## Extrait cité
━━━━━━━━━━━━━━━━━━━━

L'Académie éthiopienne des sciences a organisé une table ronde le 2 juillet 2026 pour examiner l'intelligence artificielle et ses effets sur les arts. Des experts ont abordé les opportunités et les défis pour le patrimoine culturel de l'Éthiopie. L'événement s'est déroulé dans la salle de l'Autorité éthiopienne du patrimoine.
La discussion a porté sur la question de savoir si l'intelligence artificielle doit être considérée comme un outil de progrès créatif ou comme un risque pour l'authenticité artistique traditionnelle. Parmi les participants figuraient des chercheurs, des experts en politiques et des professionnels de la création qui ont analysé les applications de l'IA dans la musique, la littérature et les arts visuels.
Seretse Ferehiwot, directeur général du Service des archives et de la bibliothèque d'Éthiopie, a déclaré que la politique publique doit s'intégrer à la préservation des ressources artistiques pour protéger la mémoire collective de la nation. Wondwosen Mulugeta a souligné la nécessité d'une alimentation en données permettant d'entraîner les modèles d'IA sur les langues et les contenus artistiques éthiopiens, en utilisant des principes éthiques et juridiques locaux.

━━━━━━━━━━━━━━━━━━━━

## Données brutes
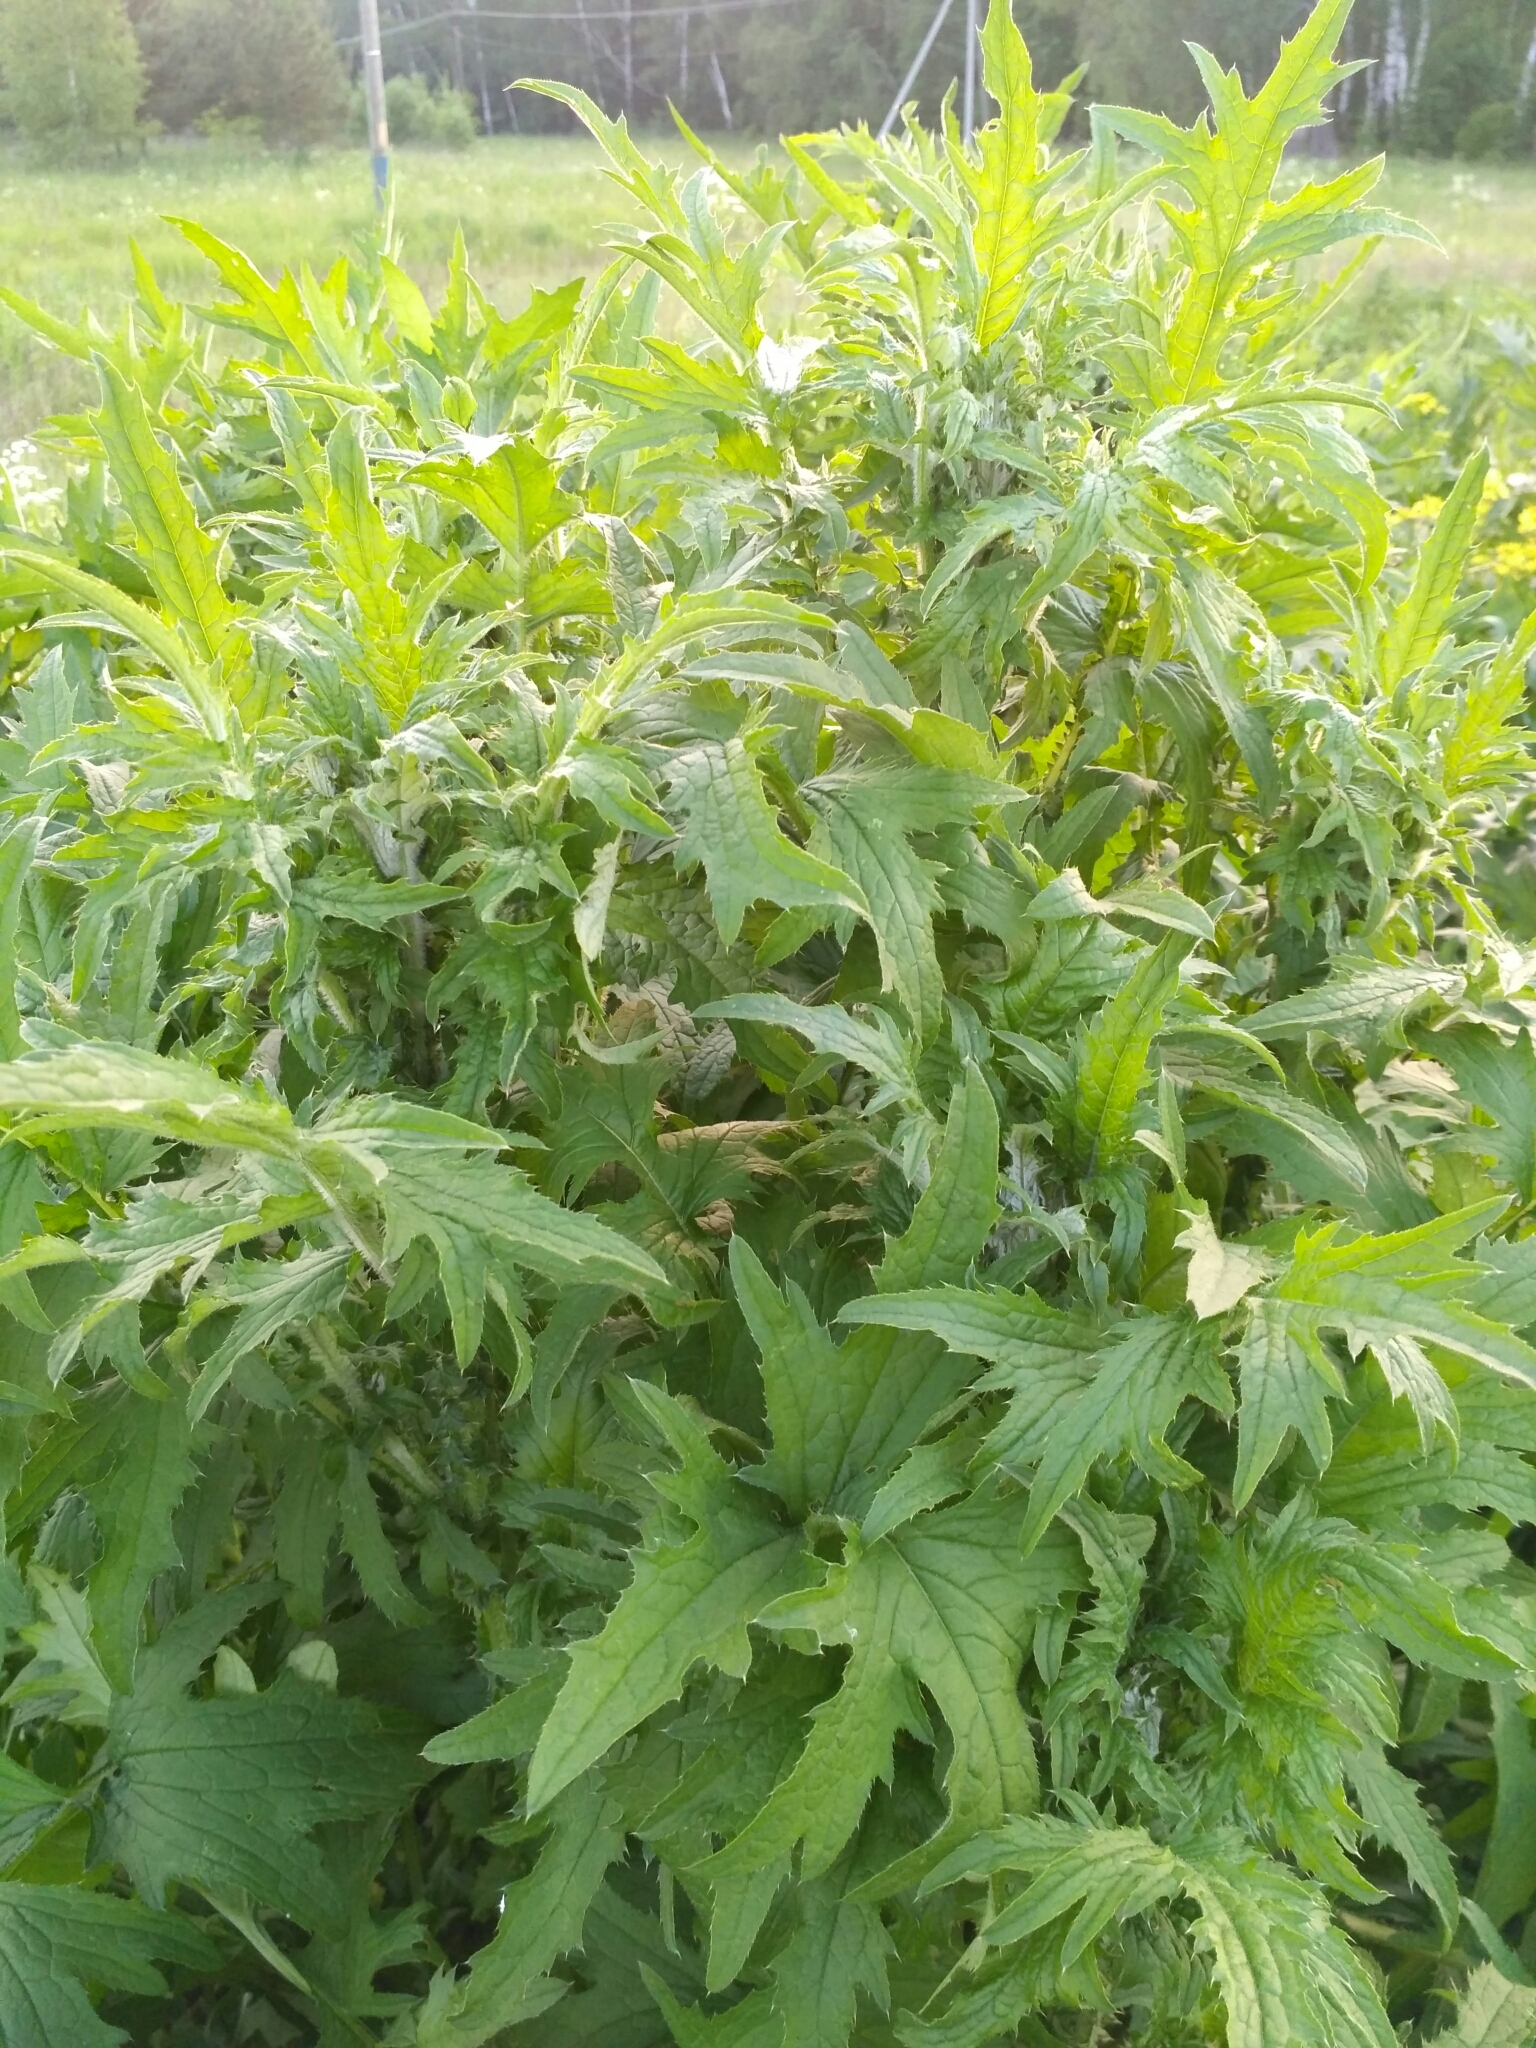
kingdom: Plantae
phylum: Tracheophyta
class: Magnoliopsida
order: Asterales
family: Asteraceae
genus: Carduus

━━━━━━━━━━━━━━━━━━━━

## Vos consignes
a - D'après l'extrait cité, dans quelle salle la table ronde a-t-elle eu lieu ?
b - Pour chacune des affirmations suivantes, dites si elle s'accorde avec l'extrait cité, puis citez les mots qui permettent de trancher : (i) la table ronde a été organisée par l'Académie éthiopienne des sciences ; (ii) Seretse Ferehiwot dirige l'Autorité éthiopienne du patrimoine ; (iii) les participants ont analysé les applications de l'IA dans le cinéma.
c - Recopiez l'extrait cité depuis "La discussion a" jusqu'à "les arts visuels." inclus, en substituant "universitaires" à "chercheurs".
Les lignes n'ont aucun rôle dans ce travail.

## Réponses rédigées
a - Dans la salle de l'Autorité éthiopienne du patrimoine.

b -
(i) Oui : « L'Académie éthiopienne des sciences a organisé une table ronde ».
(ii) Non : « directeur général du Service des archives et de la bibliothèque d'Éthiopie ».
(iii) Non : « dans la musique, la littérature et les arts visuels ».

c -
La discussion a porté sur la question de savoir si l'intelligence artificielle doit être considérée comme un outil de progrès créatif ou comme un risque pour l'authenticité artistique traditionnelle. Parmi les participants figuraient des universitaires, des experts en politiques et des professionnels de la création qui ont analysé les applications de l'IA dans la musique, la littérature et les arts visuels.